#### [What is asked]
Copy every text line of the records below word for word, and leave the pictures out of your answer.

[Dataset entries]

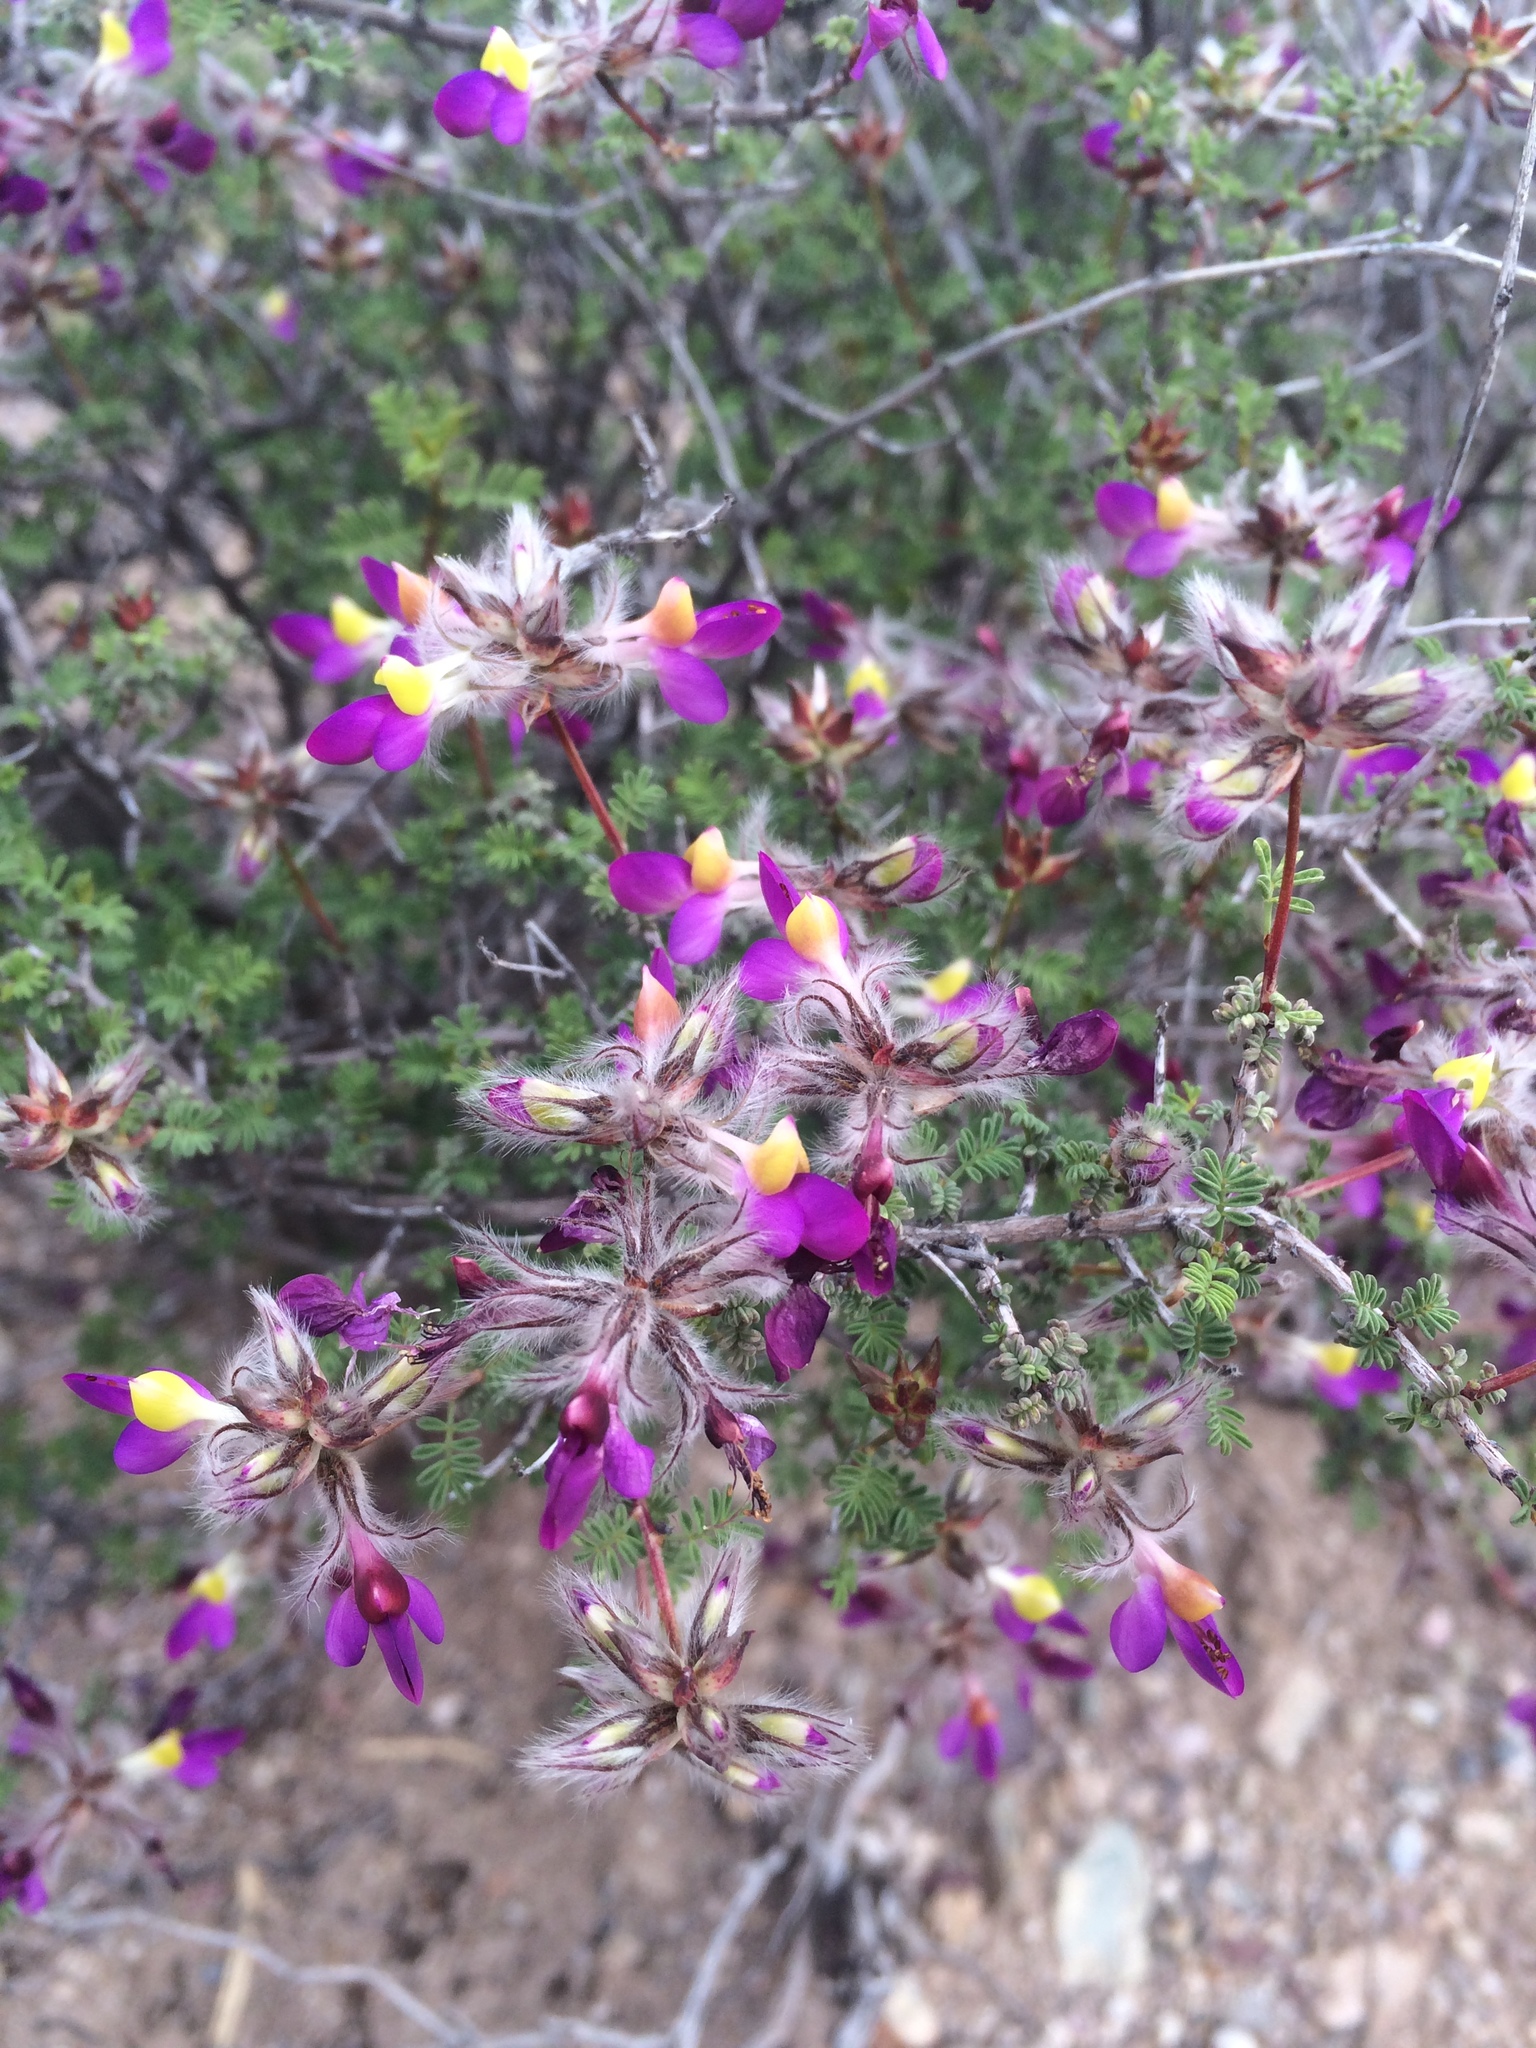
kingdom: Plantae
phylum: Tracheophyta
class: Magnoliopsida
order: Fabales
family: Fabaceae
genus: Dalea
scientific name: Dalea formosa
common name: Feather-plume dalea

#### [Reply to the exercise]
kingdom: Plantae
phylum: Tracheophyta
class: Magnoliopsida
order: Fabales
family: Fabaceae
genus: Dalea
scientific name: Dalea formosa
common name: Feather-plume dalea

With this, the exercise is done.